Взгляд — быстрый, не задерживающийся, из тех, что ничего не фиксируют и всё запоминают. Я работаю с детьми, которые не говорят, и за семь лет научилась читать людей по жестам, по дыханию, по тому, как держат руки. Этот мужчина держал руки на ручках коляски так, как, наверное, держал скальпель: уверенно, привычно, и если бы коляска дёрнулась — перехватил бы за долю секунды, не успев об этом подумать.

Он вышел. Коляска прогрохотала по ступенькам — снова вверх, снова на руках. Девочка в коляске, не оглядываясь, сказала — я услышала из зала, потому что слышать — моя работа:

— Пап, тут нет пандуса.

— Я заметил.

— Ты же главврач. Сделай пандус.

— Сделаю.

— Когда?

— Скоро.

— «Скоро» — это не ответ. Это «я не знаю, но не хочу признаваться».

Тишина. Потом — скрип колёс по коридорному линолеуму, удаляющийся, затихающий.

Светка написала мне — вибрация в кармане, я достала телефон.

«Он составляет список. На сокращение. Логопедия — первая. Готовься.»

Убрала телефон.

Размяла пальцы — привычка, которая появилась давно, ещё до Тёмы, ещё до центра. Перед занятием с ребёнком разминаю пальцы, как пианист перед выходом: каждый палец отдельно, от мизинца к большому, потом обратно, потом все вместе. И только после этого берусь за карточки, за зонд, за зеркало.

Разминаю, когда готовлюсь.

Разминаю, когда нервничаю.

Разминаю, когда не знаю, что делать.

Сейчас — все три.

Тёма стоял рядом и смотрел на мои пальцы. Потом — на дверь, в которую уехала фиолетовая коляска. Потом — снова на мои пальцы.

И протянул мне фломастер.

Зелёный. Из моей сумки. Когда успел вытащить — не знаю. Он всегда вытаскивал их незаметно — не воровал, нет, именно вытаскивал, как фокусник вытаскивает карту из рукава, — и протягивал мне в тот момент, когда мне было нужнее всего что-то делать руками.

Я взяла фломастер.
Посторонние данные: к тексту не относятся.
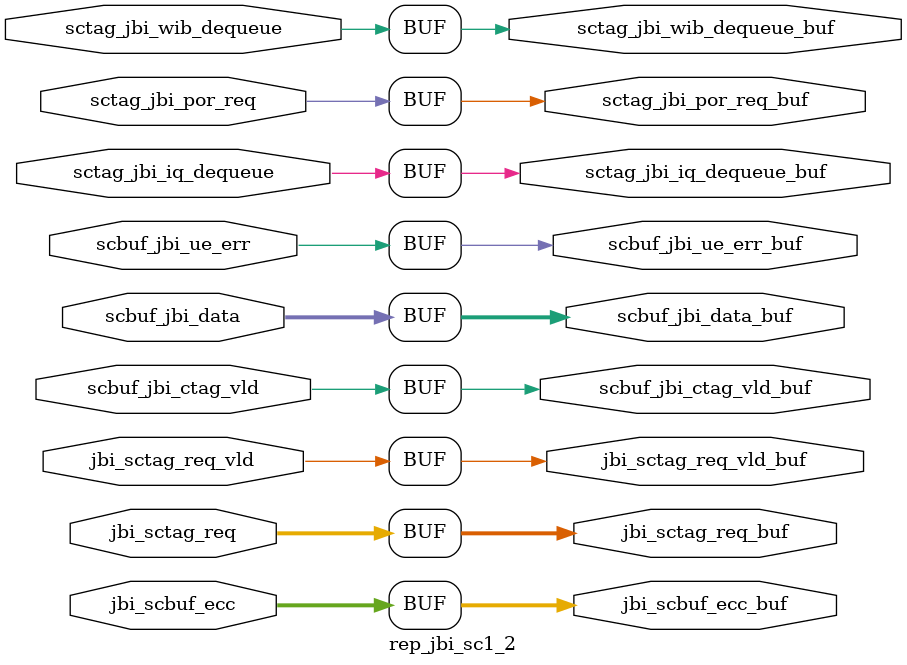
<source format=v>
module rep_jbi_sc1_2(/*AUTOARG*/
   // Outputs
   jbi_sctag_req_buf, scbuf_jbi_data_buf, jbi_scbuf_ecc_buf, 
   jbi_sctag_req_vld_buf, scbuf_jbi_ctag_vld_buf, 
   scbuf_jbi_ue_err_buf, sctag_jbi_iq_dequeue_buf, 
   sctag_jbi_wib_dequeue_buf, sctag_jbi_por_req_buf, 
   // Inputs
   jbi_sctag_req, scbuf_jbi_data, jbi_scbuf_ecc, jbi_sctag_req_vld, 
   scbuf_jbi_ctag_vld, scbuf_jbi_ue_err, sctag_jbi_iq_dequeue, 
   sctag_jbi_wib_dequeue, sctag_jbi_por_req
   );

   output [31:0]        jbi_sctag_req_buf;         
   output [31:0]        scbuf_jbi_data_buf;        
   output [6:0]         jbi_scbuf_ecc_buf;         
   output               jbi_sctag_req_vld_buf;     
   output               scbuf_jbi_ctag_vld_buf;
   output               scbuf_jbi_ue_err_buf;      
   output		sctag_jbi_iq_dequeue_buf;
   output		sctag_jbi_wib_dequeue_buf;
   output		sctag_jbi_por_req_buf;

   input [31:0]        jbi_sctag_req;         
   input [31:0]        scbuf_jbi_data;        
   input [6:0]         jbi_scbuf_ecc;         
   input               jbi_sctag_req_vld;     
   input               scbuf_jbi_ctag_vld;
   input               scbuf_jbi_ue_err;      
   input	       sctag_jbi_iq_dequeue;
   input	       sctag_jbi_wib_dequeue;
   input	       sctag_jbi_por_req;

// This repeater bank is a row of flops 
// There are a maximum of 10 flops per row.


assign		jbi_sctag_req_buf = jbi_sctag_req ;
assign		scbuf_jbi_data_buf = scbuf_jbi_data ;
assign		jbi_scbuf_ecc_buf[6:0] = jbi_scbuf_ecc[6:0] ;
assign		jbi_sctag_req_vld_buf = jbi_sctag_req_vld ;
assign		scbuf_jbi_ctag_vld_buf = scbuf_jbi_ctag_vld ;
assign		scbuf_jbi_ue_err_buf = scbuf_jbi_ue_err ;
assign		sctag_jbi_iq_dequeue_buf = sctag_jbi_iq_dequeue ;
assign		sctag_jbi_wib_dequeue_buf =  sctag_jbi_wib_dequeue;
assign		sctag_jbi_por_req_buf = sctag_jbi_por_req ;

endmodule


</source>
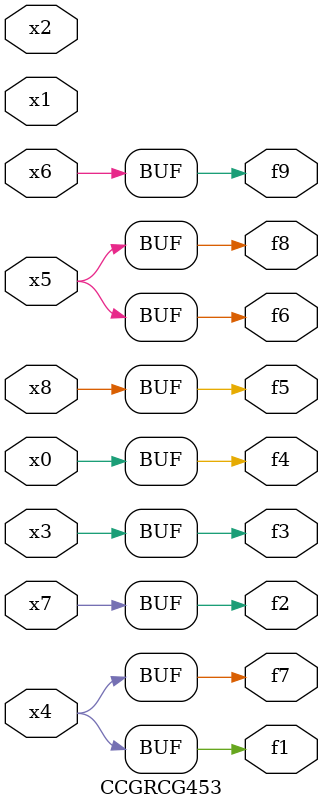
<source format=v>
module CCGRCG453(
	input x0, x1, x2, x3, x4, x5, x6, x7, x8,
	output f1, f2, f3, f4, f5, f6, f7, f8, f9
);
	assign f1 = x4;
	assign f2 = x7;
	assign f3 = x3;
	assign f4 = x0;
	assign f5 = x8;
	assign f6 = x5;
	assign f7 = x4;
	assign f8 = x5;
	assign f9 = x6;
endmodule

</source>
Взяла его руку. И мы пошли в кабинет.

Мимо коридора с облупленной краской, мимо доски объявлений, на которой кнопками приколот лист: «Собрание коллектива — 14:00. Явка обязательна», — мимо игровой, где нянечка Зуля вязала носок и не заметила, что потеряла ребёнка (я поговорю с ней завтра, не сегодня, сегодня у меня нет сил на ещё один разговор, в котором нужно быть терпеливой).

В четыре — Лёня.

В кармане — сообщение Светки.

В голове — тридцать четыре процента, шестнадцать детей и мужчина, который нёс коляску по лестнице так, будто нёс каждый день, и ни разу не поморщился, и не посмотрел по сторонам — проверить, видят ли.

Он не проверял.

И Тёмин лист — между страниц чужого блокнота, в чужой коляске, у чужой девочки, которая сказала: «Не хочешь говорить — не говори».

Первый человек за четыре года, который не попросил его заговорить.